As a high-profile battle for the skills of John Mikel Obi rages on between Manchester United and Chelsea in England, his father Michael is a very worried man in faraway Nigeria.
As United insist his 18-year-old son must respect the contract he signed with them - even though he claims he put pen to paper under duress - the elder Obi is keen for the controversy to go away.
"I am surprised at the turn of things," he told BBC Sport from his home in Jos, in Nigeria's Plateau State.
"I will only appeal to all the parties involved in the dispute to settle the problem, so that my son can move on."
But before the latest controversy, the elder Obi had been happy with his son's decision to come under the tutelage of Sir Alex Ferguson at Old Trafford.
"When I first heard of his deal [with Manchester United], I was so happy.
"Friends and relations from across the country and in Jos where I live, have been trooping to my house to celebrate the progress Mikel is making in his career."
"But my joy is now dimmed because of the rows between the clubs at the centre of the transfer controversy," he confessed.
A tyre repairer by trade, the elder Obi was a footballer in his teenage years at St Teresa's school in Jos.
He had a stint with local side, Gombe XI, which was to have been the first step in the pursuit of a football career.
But the 1967-1970 Nigerian civil war, in which members of his Igbo ethnic group abortively fought to secede from the rest of the country, rudely halted his dreams of a career.
"When I was playing, there was no money," he recalls.
"The most people could do for you is to buy a drink in appreciation of your performance."
But the talent that emerged in his son, the seventh child in a family of eight, allowed him to relish what could have been, had he been more fortunate.
Mikel Obi's talent was first noticed by a football academy, run by Kashimawo Laloko, who is also the technical director of the Nigeria FA.
"He was one of my best players at that time," said James Ayeni, a coach at the academy's Jos centre.
"He was so thin yet so brave and he also had a very good first touch."
They trained him for several years before he joined Plateau United, a team in the Nigerian championship.
Plateau officials knew they had unearthed a shining talent after watching him in action for local side Young Scarlet FC.
"It's hard to explain his talent at such a tender age, but when we got him, we realised we had found the best young talent in the whole of Nigeria," Nduka Ndubuisi, erstwhile coach of Plateau United, told BBC Sport.
"The fans were critical of our decision to play a school boy but he was outstanding in the few games he played at home."
Obi's father had rejected a request to allow the youngster travel for the team's away games, restricting him to their Jos base.

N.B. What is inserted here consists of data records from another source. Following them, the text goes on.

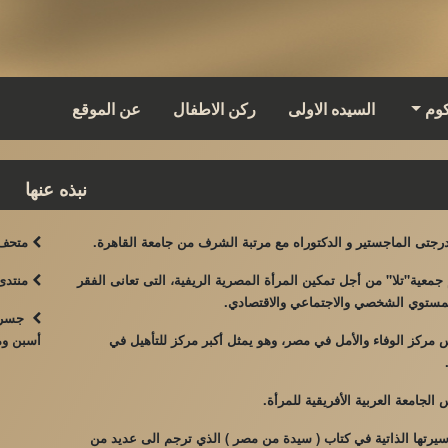
كوم
السيده الاولى
ركن الاطفال
عن الموقع
نبذه عنها
تى الماجستير و الدكتوراه مع مرتبة الشرف من جامعة القاهرة.
متحف س
معية"تلا" من أجل تمكين المرأة المصرية الريفية، التى تعانى الفقر
منتدى 
مستوي الشخصي والاجتماعي والاقتصادي.
جسر ال
ركز الوفاء والأمل في مصر، وهو يمثل أكبر مركز للتأهيل في
أسبن ومب
لجامعة العربية الأفريقية للمرأة.
يرتها الذاتية في كتاب ( سيدة من مصر ) الذي ترجم الى عديد من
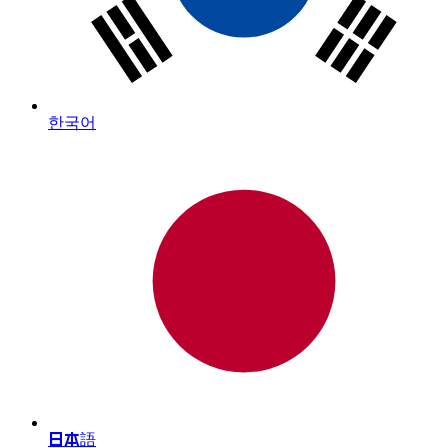
한국어
日本語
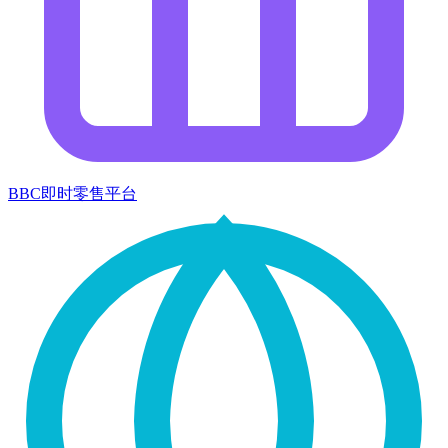
BBC即时零售平台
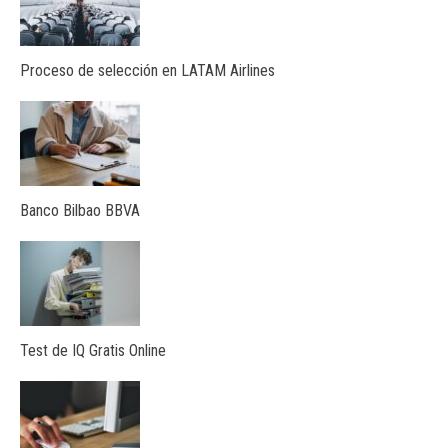
Proceso de selección en LATAM Airlines
Banco Bilbao BBVA
Test de IQ Gratis Online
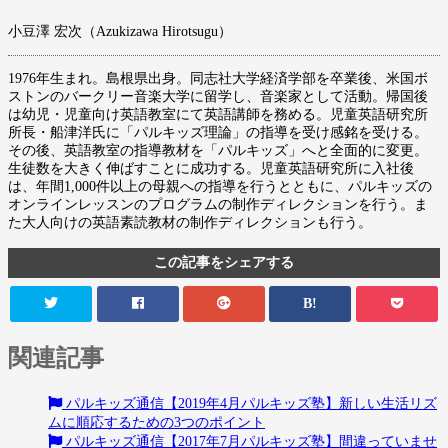
小豆澤 宏次（Azukizawa Hirotsugu）
1976年生まれ。島根県出身。同志社大学経済学部を卒業後、米国ボ
ストンのバークリー音楽大学に留学し、音楽家として活動。帰国後
は幼児・児童向け英語教室にて英語講師を務める。児童英語研究所
所長・船津洋氏に「パルキッズ理論」の指導を受け感銘を受ける。
その後、英語教室の指導教材を「パルキッズ」へと全面的に変更。
生徒数を大きく伸ばすことに成功する。児童英語研究所に入社後
は、年間1,000件以上の母親への指導を行うとともに、パルキッズの
オンラインレッスンのプログラムの制作ディレクションを行う。ま
た大人向けの英語素読教材の制作ディレクションも行う。
この記事をシェアする
B!
関連記事
パルキッズ通信【2019年4月パルキッズ塾】新しい生活リズ
ムに順応するための3つのポイント
パルキッズ通信【2017年7月パルキッズ塾】間違っていませ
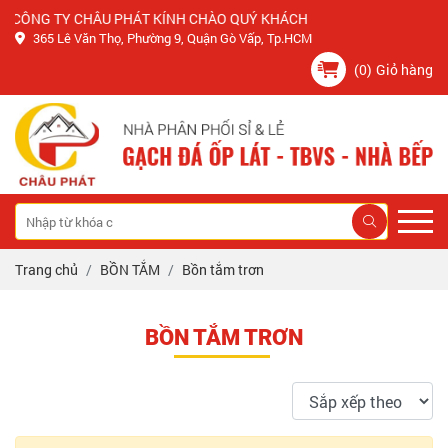
CÔNG TY CHÂU PHÁT KÍNH CHÀO QUÝ KHÁCH
365 Lê Văn Thọ, Phường 9, Quận Gò Vấp, Tp.HCM
(0)
Giỏ hàng
Trang chủ
BỒN TẮM
Bồn tắm trơn
BỒN TẮM TRƠN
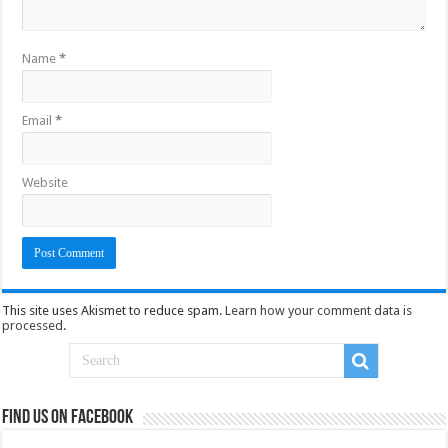
Name
*
Email
*
Website
This site uses Akismet to reduce spam.
Learn how your comment data is
processed
.
Find us on Facebook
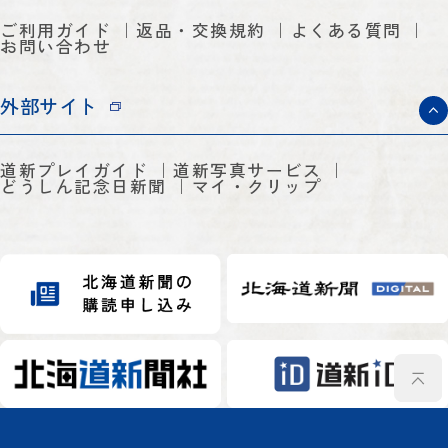
ご利用ガイド
返品・交換規約
よくある質問
お問い合わせ
外部サイト
道新プレイガイド
道新写真サービス
どうしん記念日新聞
マイ・クリップ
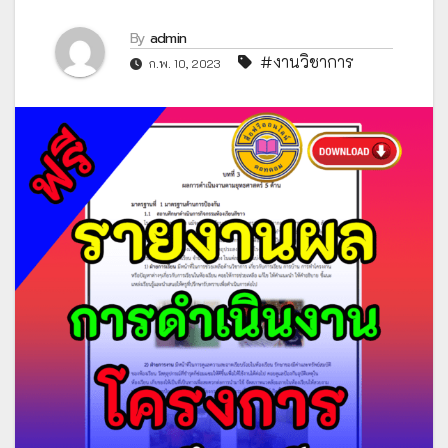
By
admin
#งานวิชาการ
ก.พ. 10, 2023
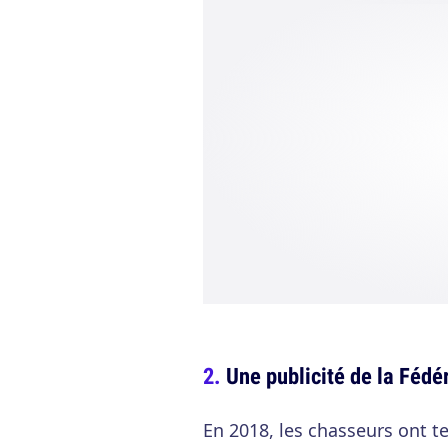
Une publicité de la Fédé
En 2018, les chasseurs ont 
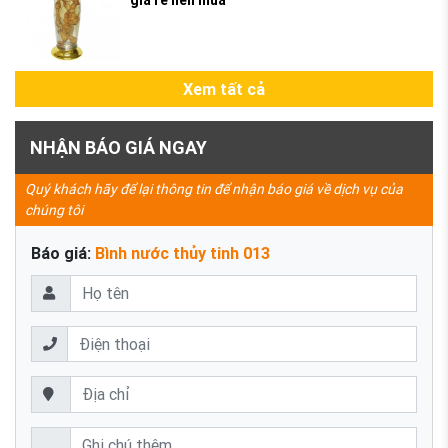
Xem tất cả
NHẬN BÁO GIÁ NGAY
Quý khách hãy để lại thông tin để nhận báo giá về dịch vụ của
chúng tôi
Báo giá:
Bình nước thủy tinh 013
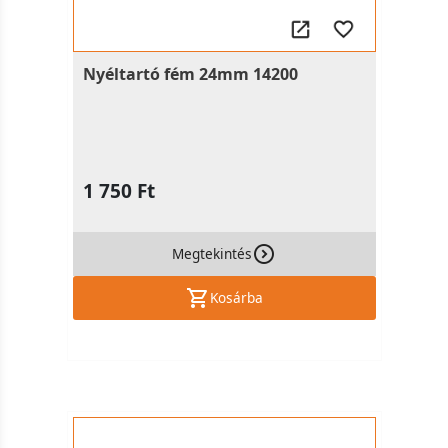
Nyéltartó fém 24mm 14200
1 750 Ft
Megtekintés
Kosárba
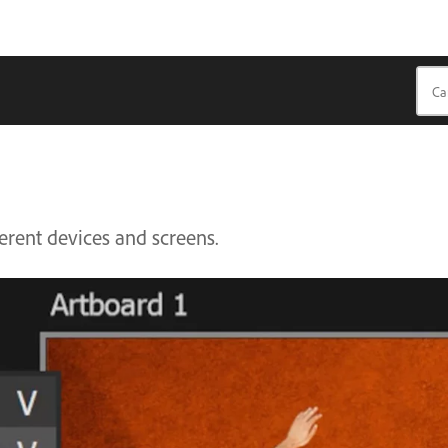
ferent devices and screens.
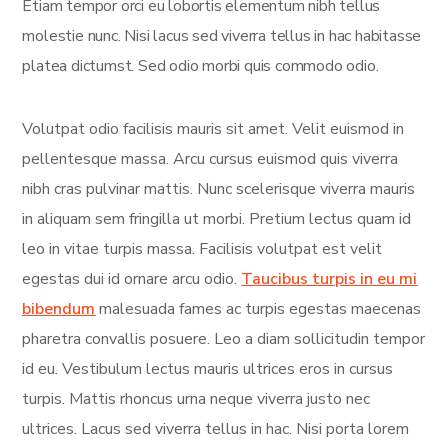
Etiam tempor orci eu lobortis elementum nibh tellus
molestie nunc. Nisi lacus sed viverra tellus in hac habitasse
platea dictumst. Sed odio morbi quis commodo odio.
Volutpat odio facilisis mauris sit amet. Velit euismod in
pellentesque massa. Arcu cursus euismod quis viverra
nibh cras pulvinar mattis. Nunc scelerisque viverra mauris
in aliquam sem fringilla ut morbi. Pretium lectus quam id
leo in vitae turpis massa. Facilisis volutpat est velit
egestas dui id ornare arcu odio.
Taucibus turpis in eu mi
bibendum
malesuada fames ac turpis egestas maecenas
pharetra convallis posuere. Leo a diam sollicitudin tempor
id eu. Vestibulum lectus mauris ultrices eros in cursus
turpis. Mattis rhoncus urna neque viverra justo nec
ultrices. Lacus sed viverra tellus in hac. Nisi porta lorem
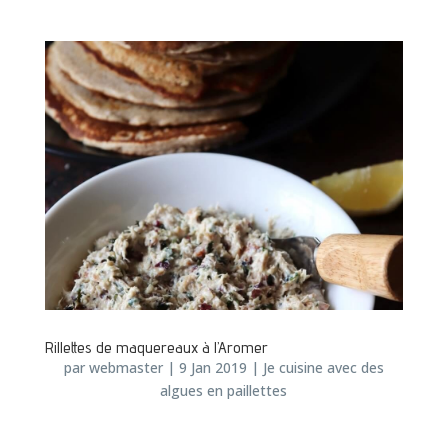
Rillettes de maquereaux à l’Aromer
par
webmaster
|
9 Jan 2019
|
Je cuisine avec des
algues en paillettes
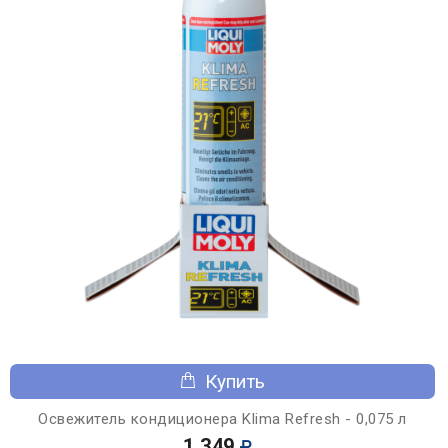
Купить
Освежитель кондиционера Klima Refresh - 0,075 л
1 349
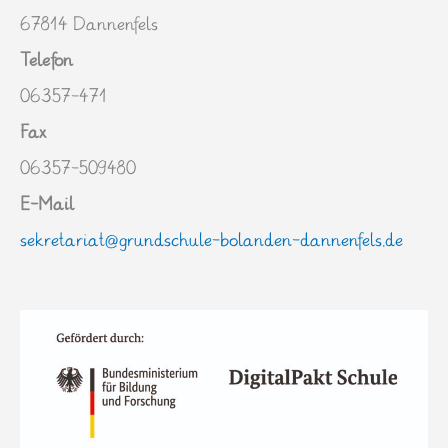
67814 Dannenfels
Telefon
06357-471
Fax
06357-509480
E-Mail
sekretariat@grundschule-bolanden-dannenfels.de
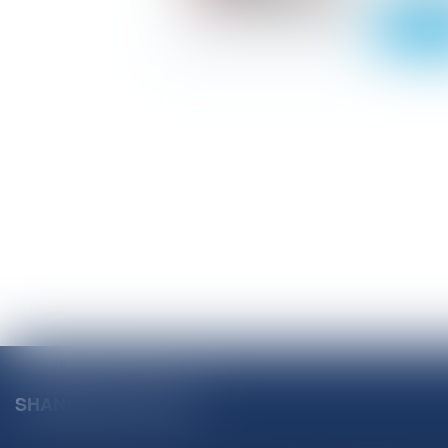
Lire la s
SHANNON AVOCATS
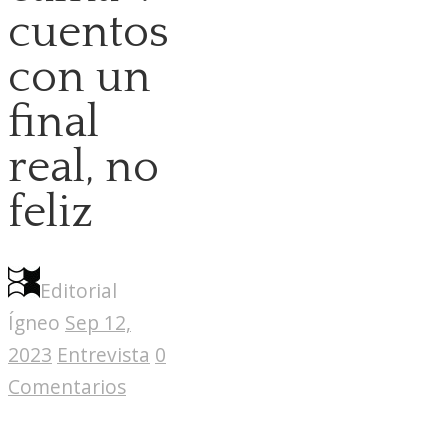
cuentos
con un
final
real, no
feliz
Editorial
Ígneo
Sep 12,
2023
Entrevista
0
Comentarios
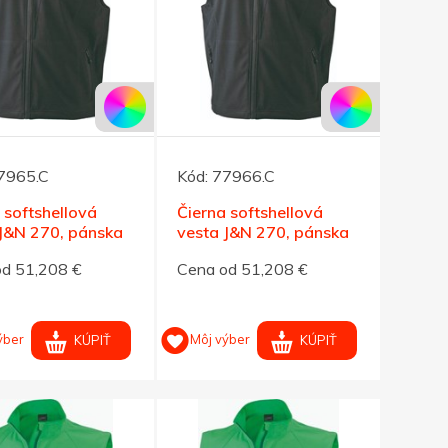
7965.C
Kód:
77966.C
 softshellová
Čierna softshellová
 J&N 270, pánska
vesta J&N 270, pánska
XXXL
od 51,208 €
Cena od 51,208 €
ýber
Môj výber
KÚPIŤ
KÚPIŤ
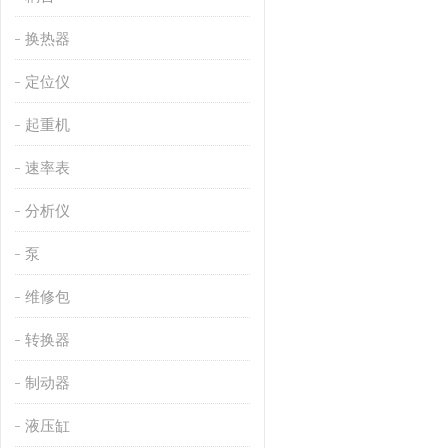
换热器
定位仪
起重机
速率表
分析仪
泵
维修包
转换器
制动器
液压缸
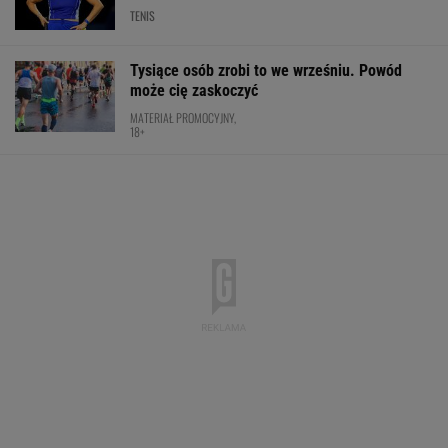
TENIS
Tysiące osób zrobi to we wrześniu. Powód
może cię zaskoczyć
MATERIAŁ PROMOCYJNY,
18+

But it did not stop Austin Eguavoen, then coach of Nigeria's Under-17 side, from unearthing Obi and making him a key player in the team that went to the 2003 World Championship in Finland.
"When I see Mikel Obi, he reminds me of players Like Frank Lampard, Zinedine Zidane, Steven Gerrard and Paul Scholes," said Eguavoen, now assistant coach of Nigeria's Super Eagles.
"He is strong, quick, uses both feet and is technically sound. I preferred playing him behind the two main strikers."
Before the Finland tournament, the team trained at Manchester United's Carrington ground.
Then 16, Obi was noticed by Jim Ryan, the club's youth director.
That marked the start of a journey that saw Obi also attracting attention from Chelsea, whose manager Jose Mourinho described him as "pure gold."
But the young prospect must first dribble past the problems that threaten to ruin an English club career that is yet to begin.